L’ovovia sul Ponte di Calatrava a Venezia, che avrebbe dovuto servire per trasportare i disabili sul Canal Grande, è un piccolo, grande scandalo italiano. Costruita e inaugurata, non è quasi mai entrata in funzione, al punto che nel maggio 2020 la giunta comunale ha deciso di smantellarla. Così il costo dei lavori è andato in fumo, con un danno di circa un 1,8 milioni di euro. Del progetto e della sua realizzazione si era occupata la Corte dei Conti, ma non aveva ritenuto vi fossero estremi per contestare il danno erariale a ideatori e imprese realizzatrici. Allo stesso tempo aveva suggerito al Comune di promuovere un’azione civile di risarcimento. Ed è quello che ora la giunta comunale di Luigi Brugnaro ha deciso di fare, affidando all’Avvocatura Civica l’incarico di promuovere l’azione civile.
La storia dell’ovovia, che consentiva di passare da Piazzale Roma alla Stazione ferroviaria di Santa Lucia, è davvero singolare. Il 20 ottobre 2004 la Direzione progettazione ed esecuzione lavori del Comune aveva affidato l’incarico della progettazione definitiva alla società Iconia Ingegneria Civile dell’ingegnere Renato Vitaliani, docente di Tecnica delle costruzioni alla facoltà di Ingegneria dell’Università di Padova. Si trattava di un dispositivo mobile che correva su una spalletta del Ponte della Costituzione (progettato dall’archistar spagnola Santiago Calatrava) e consentiva di far superare il dislivello a persone con difficoltà motorie. A novembre 2004 il progetto definitivo era pronto. Nel 2005 progettazione esecutiva ed esecuzione dei lavori erano state assegnate all’impresa Cignoni di Lendinara. Nel 2009, dopo il fallimento della società, con risoluzione del contratto, era subentrata l’Impresa Tecnologie Industriali di Padova, già subappaltatrice di Cignoni.

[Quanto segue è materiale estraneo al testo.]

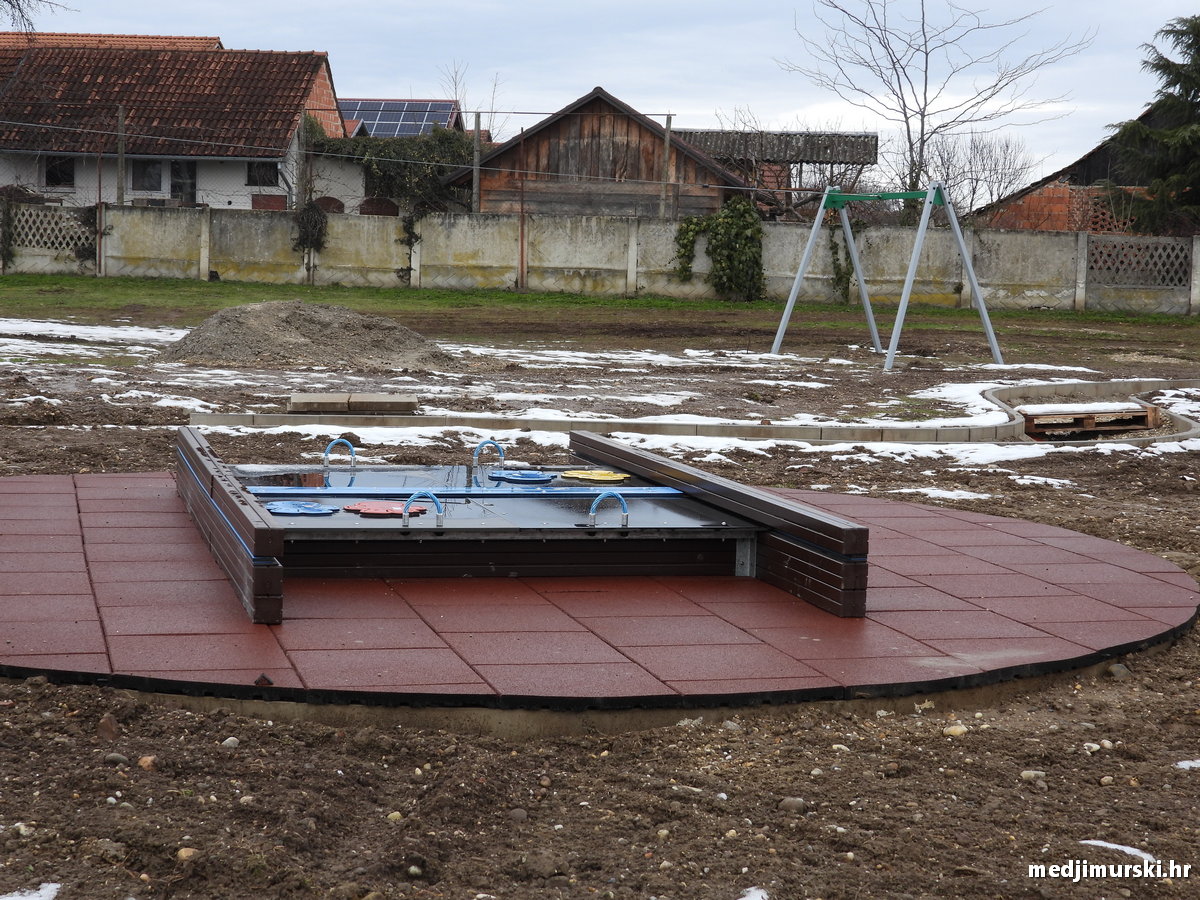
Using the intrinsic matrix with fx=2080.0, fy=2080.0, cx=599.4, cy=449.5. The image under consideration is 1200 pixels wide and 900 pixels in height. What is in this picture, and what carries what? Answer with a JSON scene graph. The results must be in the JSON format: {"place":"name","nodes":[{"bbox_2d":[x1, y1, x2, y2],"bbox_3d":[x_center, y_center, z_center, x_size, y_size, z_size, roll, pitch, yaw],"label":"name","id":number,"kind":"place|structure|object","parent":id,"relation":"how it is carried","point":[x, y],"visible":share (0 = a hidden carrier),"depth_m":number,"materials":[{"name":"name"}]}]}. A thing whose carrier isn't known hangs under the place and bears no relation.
{"place":"outdoors","nodes":[
{"label":"outdoors","id":0,"kind":"place"},
{"bbox_2d":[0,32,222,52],"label":"tiled roof","id":1,"kind":"structure","parent":0,"point":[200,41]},
{"bbox_2d":[0,36,359,213],"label":"house","id":2,"kind":"structure","parent":0,"point":[237,200],"materials":[{"name":"brick"}]},
{"bbox_2d":[43,155,73,188],"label":"window","id":3,"kind":"structure","parent":2,"relation":"in","point":[50,172],"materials":[{"name":"black glass"}]},
{"bbox_2d":[131,159,162,192],"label":"window","id":4,"kind":"structure","parent":2,"relation":"in","point":[150,175],"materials":[{"name":"glass"}]},
{"bbox_2d":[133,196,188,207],"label":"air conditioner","id":5,"kind":"object","parent":2,"relation":"attached to","point":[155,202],"visible":0.46,"depth_m":44.86,"materials":[{"name":"plastic"}]},
{"bbox_2d":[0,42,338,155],"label":"tiled roof","id":6,"kind":"structure","parent":2,"relation":"on","point":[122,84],"depth_m":50.61,"materials":[{"name":"tile"}]},
{"bbox_2d":[170,159,195,202],"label":"door","id":7,"kind":"structure","parent":2,"relation":"in","point":[192,187],"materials":[{"name":"glass"}]},
{"bbox_2d":[245,161,278,187],"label":"window","id":8,"kind":"structure","parent":2,"relation":"in","point":[264,175],"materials":[{"name":"black glass"}]},
{"bbox_2d":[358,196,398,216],"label":"window","id":9,"kind":"structure","parent":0,"point":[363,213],"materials":[{"name":"red brick"}]},
{"bbox_2d":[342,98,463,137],"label":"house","id":10,"kind":"structure","parent":0,"point":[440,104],"materials":[{"name":"brick"}]},
{"bbox_2d":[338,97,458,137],"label":"solar panels","id":11,"kind":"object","parent":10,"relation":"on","point":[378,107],"visible":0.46,"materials":[{"name":"blue glass"}]},
{"bbox_2d":[446,91,752,216],"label":"wooden barn","id":12,"kind":"structure","parent":0,"point":[592,129],"materials":[{"name":"brown wood"}]},
{"bbox_2d":[0,201,1199,313],"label":"concrete wall","id":13,"kind":"structure","parent":0,"point":[788,228],"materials":[{"name":"concrete"}]},
{"bbox_2d":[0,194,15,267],"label":"climbing plant","id":14,"kind":"object","parent":13,"relation":"attached to","point":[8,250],"visible":0.96,"depth_m":37.60,"materials":[{"name":"green plant"}]},
{"bbox_2d":[6,204,94,251],"bbox_3d":[-10.031,-3.893,37.464,1.702,1.035,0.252,0,6,-9],"label":"lattice panel","id":15,"kind":"object","parent":13,"relation":"attached to","point":[40,210],"visible":0.72,"depth_m":37.44,"materials":[{"name":"grey concrete"}]},
{"bbox_2d":[291,201,329,255],"bbox_3d":[-5.113,-3.858,36.700,0.868,1.252,0.749,0,6,-9],"label":"climbing plant","id":16,"kind":"object","parent":13,"relation":"attached to","point":[309,210],"visible":0.89,"depth_m":36.60,"materials":[{"name":"plant"}]},
{"bbox_2d":[396,209,423,281],"bbox_3d":[-3.316,-3.607,36.465,0.639,1.509,0.693,0,6,-9],"label":"climbing plant","id":17,"kind":"object","parent":13,"relation":"attached to","point":[413,233],"visible":0.91,"depth_m":36.40,"materials":[{"name":"green plant"}]},
{"bbox_2d":[673,199,765,300],"bbox_3d":[2.094,-3.517,36.754,1.967,1.924,1.516,0,6,-9],"label":"ivy","id":18,"kind":"object","parent":13,"relation":"attached to","point":[686,245],"visible":0.9,"depth_m":36.50,"materials":[{"name":"green plant"}]},
{"bbox_2d":[828,218,862,302],"bbox_3d":[4.295,-3.349,36.721,0.811,1.800,0.962,0,6,-9],"label":"climbing plant","id":19,"kind":"object","parent":13,"relation":"attached to","point":[840,278],"visible":0.66,"depth_m":36.58,"materials":[{"name":"green plant"}]},
{"bbox_2d":[1086,236,1190,288],"bbox_3d":[9.371,-3.214,36.062,1.483,0.892,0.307,0,6,-9],"label":"lattice panel","id":20,"kind":"object","parent":13,"relation":"in","point":[1126,283],"visible":0.86,"depth_m":36.03,"materials":[{"name":"grey concrete"}]},
{"bbox_2d":[0,284,1199,899],"label":"dirt ground","id":21,"kind":"structure","parent":0,"point":[942,747],"materials":[{"name":"brown"}]},
{"bbox_2d":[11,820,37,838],"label":"stone","id":22,"kind":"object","parent":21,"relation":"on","point":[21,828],"visible":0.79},
{"bbox_2d":[0,883,60,899],"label":"snow patch","id":23,"kind":"object","parent":21,"relation":"on","point":[38,898],"visible":0.97,"depth_m":4.90,"materials":[{"name":"white snow"}]},
{"bbox_2d":[0,317,190,354],"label":"snow patch","id":24,"kind":"object","parent":21,"relation":"on","point":[170,331],"visible":0.58,"depth_m":22.70,"materials":[{"name":"white snow"}]},
{"bbox_2d":[96,712,120,741],"bbox_3d":[-1.511,0.847,6.339,0.099,0.086,0.114,-4,8,-40],"label":"rock","id":25,"kind":"object","parent":21,"relation":"on","point":[110,722],"visible":0.91,"depth_m":6.31,"materials":[{"name":"brown stone"}]},
{"bbox_2d":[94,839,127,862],"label":"rock","id":26,"kind":"object","parent":21,"relation":"on","point":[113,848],"visible":0.9,"depth_m":4.97,"materials":[{"name":"grey stone"}]},
{"bbox_2d":[105,752,127,764],"bbox_3d":[-1.368,0.878,5.849,0.090,0.060,0.088,4,6,23],"label":"rock","id":27,"kind":"object","parent":21,"relation":"on","point":[113,757],"visible":0.91,"depth_m":5.81,"materials":[{"name":"grey stone"}]},
{"bbox_2d":[137,755,157,770],"bbox_3d":[-1.310,0.905,5.993,0.073,0.051,0.072,5,7,32],"label":"rock","id":28,"kind":"object","parent":21,"relation":"on","point":[145,760],"visible":0.87,"depth_m":5.97,"materials":[{"name":"stone"}]},
{"bbox_2d":[175,846,198,862],"bbox_3d":[-1.019,1.000,5.135,0.072,0.044,0.074,5,7,33],"label":"rock","id":29,"kind":"object","parent":21,"relation":"on","point":[190,853],"visible":0.73,"depth_m":5.12,"materials":[{"name":"beige stone"}]},
{"bbox_2d":[221,736,240,747],"bbox_3d":[-1.084,0.859,6.053,0.080,0.056,0.084,5,7,31],"label":"stone","id":30,"kind":"object","parent":21,"relation":"on","point":[229,739],"visible":0.82,"depth_m":6.03,"materials":[{"name":"grey stone"}]},
{"bbox_2d":[151,301,461,371],"bbox_3d":[-3.017,-1.218,21.088,4.053,0.511,3.549,0,6,-9],"label":"gravel pile","id":31,"kind":"object","parent":21,"relation":"on","point":[371,346],"visible":0.91,"depth_m":20.41,"materials":[{"name":"grey gravel"}]},
{"bbox_2d":[287,393,418,414],"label":"concrete slabs","id":32,"kind":"object","parent":21,"relation":"on","point":[294,399],"visible":0.97,"depth_m":15.57,"materials":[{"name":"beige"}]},
{"bbox_2d":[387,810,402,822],"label":"stone","id":33,"kind":"object","parent":21,"relation":"on","point":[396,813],"visible":0.65,"depth_m":5.49,"materials":[{"name":"beige stone"}]},
{"bbox_2d":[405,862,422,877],"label":"stone","id":34,"kind":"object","parent":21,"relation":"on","point":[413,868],"visible":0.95,"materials":[{"name":"beige stone"}]},
{"bbox_2d":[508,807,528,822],"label":"rock","id":35,"kind":"object","parent":21,"relation":"on","point":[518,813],"visible":0.91,"depth_m":5.49,"materials":[{"name":"grey stone"}]},
{"bbox_2d":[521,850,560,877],"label":"rock","id":36,"kind":"object","parent":21,"relation":"on","point":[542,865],"visible":0.97,"depth_m":5.04,"materials":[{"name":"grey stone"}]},
{"bbox_2d":[0,273,1198,337],"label":"grass strip","id":37,"kind":"object","parent":21,"relation":"on","point":[535,298],"visible":0.65,"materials":[{"name":"green plant"}]},
{"bbox_2d":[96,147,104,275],"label":"metal pole","id":38,"kind":"object","parent":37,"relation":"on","point":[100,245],"visible":0.91,"depth_m":38.67,"materials":[{"name":"metal"}]},
{"bbox_2d":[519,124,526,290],"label":"metal pole","id":39,"kind":"object","parent":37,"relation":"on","point":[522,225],"visible":0.98,"depth_m":37.28,"materials":[{"name":"metal"}]},
{"bbox_2d":[0,470,1199,725],"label":"rubber mat","id":40,"kind":"object","parent":21,"relation":"on","point":[187,596],"visible":0.76,"depth_m":7.75,"materials":[{"name":"red rubber"}]},
{"bbox_2d":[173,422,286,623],"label":"wooden beam","id":41,"kind":"object","parent":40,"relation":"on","point":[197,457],"visible":0.95,"depth_m":7.77,"materials":[{"name":"wood"}]},
{"bbox_2d":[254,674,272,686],"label":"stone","id":42,"kind":"object","parent":40,"relation":"on","point":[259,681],"visible":0.96,"depth_m":6.67,"materials":[{"name":"black"}]},
{"bbox_2d":[174,422,869,622],"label":"playground equipment","id":43,"kind":"object","parent":40,"relation":"on","point":[709,507],"visible":0.92,"depth_m":8.65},
{"bbox_2d":[265,500,333,516],"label":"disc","id":44,"kind":"object","parent":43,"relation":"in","point":[294,510],"visible":0.96,"depth_m":8.81,"materials":[{"name":"blue plastic"}]},
{"bbox_2d":[323,437,355,470],"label":"rope handle","id":45,"kind":"object","parent":43,"relation":"attached to","point":[354,455],"visible":0.96,"depth_m":10.89,"materials":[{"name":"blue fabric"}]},
{"bbox_2d":[403,490,444,527],"bbox_3d":[-0.713,0.263,8.370,0.206,0.200,0.090,0,6,-9],"label":"handle","id":46,"kind":"object","parent":43,"relation":"attached to","point":[406,515],"visible":0.91,"depth_m":8.34,"materials":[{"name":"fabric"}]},
{"bbox_2d":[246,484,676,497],"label":"strip","id":47,"kind":"object","parent":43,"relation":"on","point":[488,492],"visible":0.82,"depth_m":9.36,"materials":[{"name":"blue"}]},
{"bbox_2d":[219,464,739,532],"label":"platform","id":48,"kind":"structure","parent":43,"relation":"in","point":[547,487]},
{"bbox_2d":[344,501,424,516],"bbox_3d":[-0.943,0.265,9.007,0.395,0.044,0.394,0,6,-9],"label":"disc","id":49,"kind":"object","parent":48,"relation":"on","point":[361,507],"visible":0.84,"depth_m":8.97,"materials":[{"name":"red plastic"}]},
{"bbox_2d":[491,469,553,483],"bbox_3d":[-0.396,0.150,10.417,0.368,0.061,0.385,0,6,-9],"label":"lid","id":50,"kind":"object","parent":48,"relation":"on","point":[513,477],"visible":0.97,"depth_m":10.37,"materials":[{"name":"blue plastic"}]},
{"bbox_2d":[473,438,504,471],"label":"rope handle","id":51,"kind":"object","parent":43,"relation":"attached to","point":[483,444],"visible":0.94,"depth_m":10.82,"materials":[{"name":"blue metal"}]},
{"bbox_2d":[562,469,627,482],"bbox_3d":[-0.033,0.151,10.519,0.384,0.058,0.387,0,6,-9],"label":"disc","id":52,"kind":"object","parent":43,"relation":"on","point":[595,477],"visible":0.97,"depth_m":10.47,"materials":[{"name":"yellow plastic"}]},
{"bbox_2d":[587,492,628,527],"bbox_3d":[0.025,0.286,8.595,0.224,0.212,0.067,0,6,-9],"label":"handle","id":53,"kind":"object","parent":43,"relation":"attached to","point":[595,505],"visible":0.94,"depth_m":8.57,"materials":[{"name":"blue metal"}]},
{"bbox_2d":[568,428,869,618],"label":"wooden beam","id":54,"kind":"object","parent":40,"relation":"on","point":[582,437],"visible":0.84,"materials":[{"name":"brown wood"}]},
{"bbox_2d":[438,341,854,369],"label":"snow patch","id":55,"kind":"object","parent":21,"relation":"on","point":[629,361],"visible":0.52,"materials":[{"name":"white snow"}]},
{"bbox_2d":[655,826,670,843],"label":"stone","id":56,"kind":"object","parent":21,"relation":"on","point":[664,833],"visible":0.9,"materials":[{"name":"beige stone"}]},
{"bbox_2d":[183,378,1199,445],"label":"concrete curb","id":57,"kind":"structure","parent":21,"relation":"on","point":[495,419],"depth_m":15.41,"materials":[{"name":"grey concrete"}]},
{"bbox_2d":[738,886,768,899],"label":"snow patch","id":58,"kind":"object","parent":21,"relation":"on","point":[751,898],"visible":0.94,"depth_m":5.10,"materials":[{"name":"white snow"}]},
{"bbox_2d":[777,796,806,813],"bbox_3d":[0.539,0.989,5.793,0.084,0.052,0.088,-5,8,-44],"label":"rock","id":59,"kind":"object","parent":21,"relation":"on","point":[786,802],"visible":0.88,"depth_m":5.77,"materials":[{"name":"grey stone"}]},
{"bbox_2d":[766,182,1006,373],"bbox_3d":[3.273,-2.035,23.573,2.002,2.080,2.488,-3,7,-32],"label":"swing set","id":60,"kind":"object","parent":21,"relation":"on","point":[903,298],"visible":0.99,"depth_m":23.50,"materials":[{"name":"grey metal"}]},
{"bbox_2d":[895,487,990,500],"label":"snow patch","id":61,"kind":"object","parent":21,"relation":"on","point":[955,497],"visible":0.67,"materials":[{"name":"white snow"}]},
{"bbox_2d":[942,724,968,737],"bbox_3d":[1.158,0.913,6.752,0.089,0.048,0.089,-4,8,-40],"label":"stone","id":62,"kind":"object","parent":21,"relation":"on","point":[955,729],"visible":0.85,"depth_m":6.72,"materials":[{"name":"stone"}]},
{"bbox_2d":[1020,769,1045,781],"bbox_3d":[1.287,0.967,6.139,0.102,0.060,0.098,0,6,-9],"label":"stone","id":63,"kind":"object","parent":21,"relation":"on","point":[1027,775],"visible":0.86,"depth_m":6.10,"materials":[{"name":"grey stone"}]},
{"bbox_2d":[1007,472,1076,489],"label":"snow patch","id":64,"kind":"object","parent":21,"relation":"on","point":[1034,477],"visible":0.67,"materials":[{"name":"white snow"}]},
{"bbox_2d":[1020,404,1159,439],"bbox_3d":[3.849,-0.224,16.541,1.217,0.188,1.009,0,6,-9],"label":"wooden pallet","id":65,"kind":"object","parent":21,"relation":"on","point":[1062,424],"visible":0.84,"depth_m":16.34,"materials":[{"name":"brown wood"}]},
{"bbox_2d":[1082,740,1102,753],"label":"stone","id":66,"kind":"object","parent":21,"relation":"on","point":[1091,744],"visible":0.88,"depth_m":6.34,"materials":[{"name":"white stone"}]},
{"bbox_2d":[1077,839,1158,862],"bbox_3d":[1.368,1.054,5.489,0.305,0.036,0.177,5,7,31],"label":"snow patch","id":67,"kind":"object","parent":21,"relation":"on","point":[1111,845],"visible":0.53,"depth_m":5.48,"materials":[{"name":"white snow"}]},
{"bbox_2d":[1106,663,1131,679],"bbox_3d":[1.870,0.803,7.467,0.129,0.085,0.123,-4,8,-42],"label":"rock","id":68,"kind":"object","parent":21,"relation":"on","point":[1116,669],"visible":0.72,"depth_m":7.41,"materials":[{"name":"grey stone"}]},
{"bbox_2d":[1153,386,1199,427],"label":"snow patch","id":69,"kind":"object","parent":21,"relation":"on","point":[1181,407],"visible":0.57,"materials":[{"name":"white snow"}]},
{"bbox_2d":[1175,758,1199,769],"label":"snow patch","id":70,"kind":"object","parent":21,"relation":"on","point":[1183,765],"visible":0.81,"depth_m":6.22,"materials":[{"name":"white snow"}]},
{"bbox_2d":[1,0,1198,183],"label":"sky","id":71,"kind":"structure","parent":0,"point":[440,6],"materials":[{"name":"grey"}]},
{"bbox_2d":[670,129,880,221],"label":"shed","id":72,"kind":"structure","parent":0,"point":[870,139],"materials":[{"name":"brown"}]},
{"bbox_2d":[977,104,1194,232],"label":"brick house","id":73,"kind":"structure","parent":0,"point":[1012,225],"materials":[{"name":"red brick"}]},
{"label":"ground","id":74,"kind":"structure","parent":0},
{"bbox_2d":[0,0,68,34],"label":"bare tree","id":75,"kind":"object","parent":74,"relation":"on","point":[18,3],"visible":0.95,"depth_m":40.32,"materials":[{"name":"plant"}]},
{"bbox_2d":[116,105,126,207],"bbox_3d":[-9.205,-5.007,39.974,0.230,3.410,0.249,0,6,-9],"label":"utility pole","id":76,"kind":"object","parent":74,"relation":"on","point":[120,165],"visible":0.71,"depth_m":39.85,"materials":[{"name":"brown wood"}]},
{"bbox_2d":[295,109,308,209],"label":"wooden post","id":77,"kind":"object","parent":74,"relation":"on","point":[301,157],"visible":0.74,"depth_m":43.01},
{"bbox_2d":[302,119,476,216],"bbox_3d":[-4.705,-5.900,47.607,5.253,3.577,2.648,0,6,-9],"label":"ivy","id":78,"kind":"object","parent":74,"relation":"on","point":[388,150],"visible":0.52,"depth_m":47.01,"materials":[{"name":"green plant"}]},
{"bbox_2d":[440,62,503,134],"label":"bare tree","id":79,"kind":"object","parent":74,"relation":"on","point":[455,84],"visible":0.44,"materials":[{"name":"plant"}]},
{"bbox_2d":[472,113,481,213],"bbox_3d":[-2.476,-5.007,41.594,0.226,3.539,0.233,0,6,-9],"label":"utility pole","id":80,"kind":"object","parent":74,"relation":"on","point":[475,170],"visible":0.68,"depth_m":41.48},
{"bbox_2d":[660,114,671,218],"bbox_3d":[1.282,-4.970,41.042,0.241,3.493,0.234,0,6,-9],"label":"wooden pole","id":81,"kind":"object","parent":74,"relation":"on","point":[667,147],"visible":0.72,"depth_m":40.93,"materials":[{"name":"brown wood"}]},
{"bbox_2d":[783,0,1093,216],"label":"bare tree","id":82,"kind":"object","parent":74,"relation":"on","point":[922,127],"visible":0.93,"depth_m":52.96,"materials":[{"name":"plant"}]},
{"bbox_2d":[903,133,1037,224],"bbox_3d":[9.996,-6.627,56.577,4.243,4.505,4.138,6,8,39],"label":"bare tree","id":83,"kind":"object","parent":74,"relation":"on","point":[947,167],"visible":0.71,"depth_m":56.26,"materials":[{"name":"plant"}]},
{"bbox_2d":[1101,14,1199,234],"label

Ci vollero tre anni prima che nel novembre 2012 i lavori fossero ultimati. Nel febbraio 2013 il dispositivo era stato aperto al pubblico, ma subito si erano manifestati inconvenienti tecnici che avevano indotto il responsabile del procedimento ad annullare la presa in consegna. Dopo nove mesi la nuova dichiarazione di agibilità e una seconda apertura al pubblico, l’11 novembre 2013. “Dall’effettiva messa in esercizio, l’ovovia ha avuto ripetuti inconvenienti mai risolti, tant’è che l’impianto è stato definitivamente fermato dal mese di maggio 2015”. Così è scritto nella delibera di giunta 275 firmata pochi giorni fa. Intanto la Corte dei Conti era intervenuta, dando l’incarico ad un perito che aveva scritto: “La causa principale del mancato funzionamento è dovuta ad errori ed omissioni del progetto definitivo affidato ad Iconia e predisposto dal professor Vitaliani”. Nell’aprile 2019 il procuratore generale della Corte dei Conti di Venezia aveva però archiviato il procedimento poiché non c’erano responsabilità imputabili a dipendenti dell’amministrazione comunale. Il decreto invitava però a valutare eventuali azioni civili risarcitorie.
È così partita una prima contestazione nei confronti di Iconia e di Vitaliani, che con il loro avvocato hanno negato ogni addebito. Una nuova perizia ha accertato che “l’impianto non ha mai avuto un funzionamento regolare e non è mai stato caratterizzato da sufficiente affidabilità”. Il costo per costruire l’inutile ovovia è stato quantificato in un milione 733 mila euro, a cui si aggiungono 95 mila euro per la rimozione. Probabilmente verrà chiesto anche un danno d’immagine. Il consulente tecnico aveva indicato anche le quote di responsabilità: 30 per cento a carico dei progettisti definitivi Iconia e Vitaliani; 20 per cento all’impresa appaltatrice Cignoni (fallita, gli era subentrata Torri costruzioni); 40 per cento alla seconda impresa appaltatrice, Tecnologie Industriali; 10 per cento all’ingegner Salvatore Vento, responsabile unico del procedimento.